As I recently argued, the importance of features has been overlooked in comparison to the choice of machine learners or how to lower the costs and efforts of labeling and creating training sets and standards. The complete picture needs to include feature extraction, feature selection, and feature engineering.
A recent review paper helps redress this imbalance. Feature Selection: A Data Perspective , surveys and provides a comprehensive and well-organized overview of recent advances in feature selection research. According to the authors, Li et al., “the objectives of feature selection include: building simpler and more comprehensible models, improving data mining performance, and helping prepare, clean, and understand data.” The practical 73-page review is accompanied by an open-source feature selection library that consists of most of the popular feature selection algorithms covered in the review, and a comprehensive performance analysis of the methods and their results.
The first nine pages of the review are devoted to a broad, accessible overview.

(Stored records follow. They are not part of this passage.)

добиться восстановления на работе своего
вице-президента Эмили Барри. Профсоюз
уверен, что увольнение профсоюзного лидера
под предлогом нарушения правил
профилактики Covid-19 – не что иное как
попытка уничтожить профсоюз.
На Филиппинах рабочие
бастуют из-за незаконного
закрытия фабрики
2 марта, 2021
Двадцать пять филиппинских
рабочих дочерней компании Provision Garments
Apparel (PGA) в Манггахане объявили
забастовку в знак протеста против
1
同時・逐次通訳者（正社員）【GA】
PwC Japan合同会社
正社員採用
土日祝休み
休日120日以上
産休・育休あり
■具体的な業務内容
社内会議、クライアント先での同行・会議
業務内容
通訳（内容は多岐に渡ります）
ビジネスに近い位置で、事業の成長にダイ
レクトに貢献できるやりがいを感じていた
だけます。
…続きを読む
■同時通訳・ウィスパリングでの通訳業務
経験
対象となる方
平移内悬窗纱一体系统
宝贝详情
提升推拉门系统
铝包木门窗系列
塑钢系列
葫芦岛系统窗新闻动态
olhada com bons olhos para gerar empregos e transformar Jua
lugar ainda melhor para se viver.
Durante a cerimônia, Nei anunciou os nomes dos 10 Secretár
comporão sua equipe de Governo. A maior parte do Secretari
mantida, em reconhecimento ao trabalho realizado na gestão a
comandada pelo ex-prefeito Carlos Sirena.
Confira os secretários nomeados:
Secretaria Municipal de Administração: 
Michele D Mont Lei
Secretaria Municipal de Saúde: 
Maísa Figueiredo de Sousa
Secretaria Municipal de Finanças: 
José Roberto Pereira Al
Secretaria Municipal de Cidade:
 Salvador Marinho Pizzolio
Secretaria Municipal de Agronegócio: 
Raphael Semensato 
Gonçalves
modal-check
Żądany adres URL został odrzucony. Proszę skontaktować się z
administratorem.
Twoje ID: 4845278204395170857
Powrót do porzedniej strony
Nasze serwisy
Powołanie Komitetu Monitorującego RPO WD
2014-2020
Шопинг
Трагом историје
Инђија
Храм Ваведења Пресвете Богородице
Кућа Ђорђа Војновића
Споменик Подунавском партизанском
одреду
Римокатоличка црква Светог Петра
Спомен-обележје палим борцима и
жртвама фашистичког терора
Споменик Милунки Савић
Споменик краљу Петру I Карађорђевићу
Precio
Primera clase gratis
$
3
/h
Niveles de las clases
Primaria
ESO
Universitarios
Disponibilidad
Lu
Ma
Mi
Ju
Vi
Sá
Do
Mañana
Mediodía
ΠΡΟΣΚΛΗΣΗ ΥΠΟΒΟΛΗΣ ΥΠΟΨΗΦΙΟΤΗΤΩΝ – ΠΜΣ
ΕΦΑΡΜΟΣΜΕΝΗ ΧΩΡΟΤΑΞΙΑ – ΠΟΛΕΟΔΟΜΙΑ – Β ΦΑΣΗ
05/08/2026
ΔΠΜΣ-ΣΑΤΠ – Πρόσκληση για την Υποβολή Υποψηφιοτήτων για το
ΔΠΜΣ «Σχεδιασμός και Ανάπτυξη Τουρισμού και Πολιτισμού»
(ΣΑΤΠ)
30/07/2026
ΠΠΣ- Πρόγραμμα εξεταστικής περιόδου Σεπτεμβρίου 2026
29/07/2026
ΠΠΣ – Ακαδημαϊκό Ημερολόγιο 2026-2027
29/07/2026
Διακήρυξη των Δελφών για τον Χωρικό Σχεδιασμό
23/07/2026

The intro provides a clear explanation of features and their role in feature selection. It also explains why the high-dimensionality of features is a challenge in its own right.
The bulk of the document is devoted to a discussion of the various methods used in feature selection, organized according to:
- generic data
- structure features
- heterogeneous data, and
- streaming data.
Each of the methods is characterized as to whether it is applicable to supervised or unsupervised learning. While I have used a different classification of the feature space, that does not affect the usefulness of Li et al.’s  approach. Also, in keeping with a review article, there are more than 11 pages of references containing nearly 150 citations.
The combined review nature of the paper also means that various methods have been reduced to a common symbol set, which is a handy way to relate available features to multiple learners. This common treatment enables the authors to create the open source repository, scikit-feast, written in Python and available from Github, that provides a library of 25 of the methods covered. A separate Web site presents some test datasets and performance results. Here is one example of many of the available results:
This paper deserves a permanent place on anyone’s resource shelf who has a serious interest in machine learning. I would not be surprised to see the authors’ organizational structure of feature selection methods become a standard. It is always a pleasure to encounter papers that are well-written, understandable and comprehensive. Great job!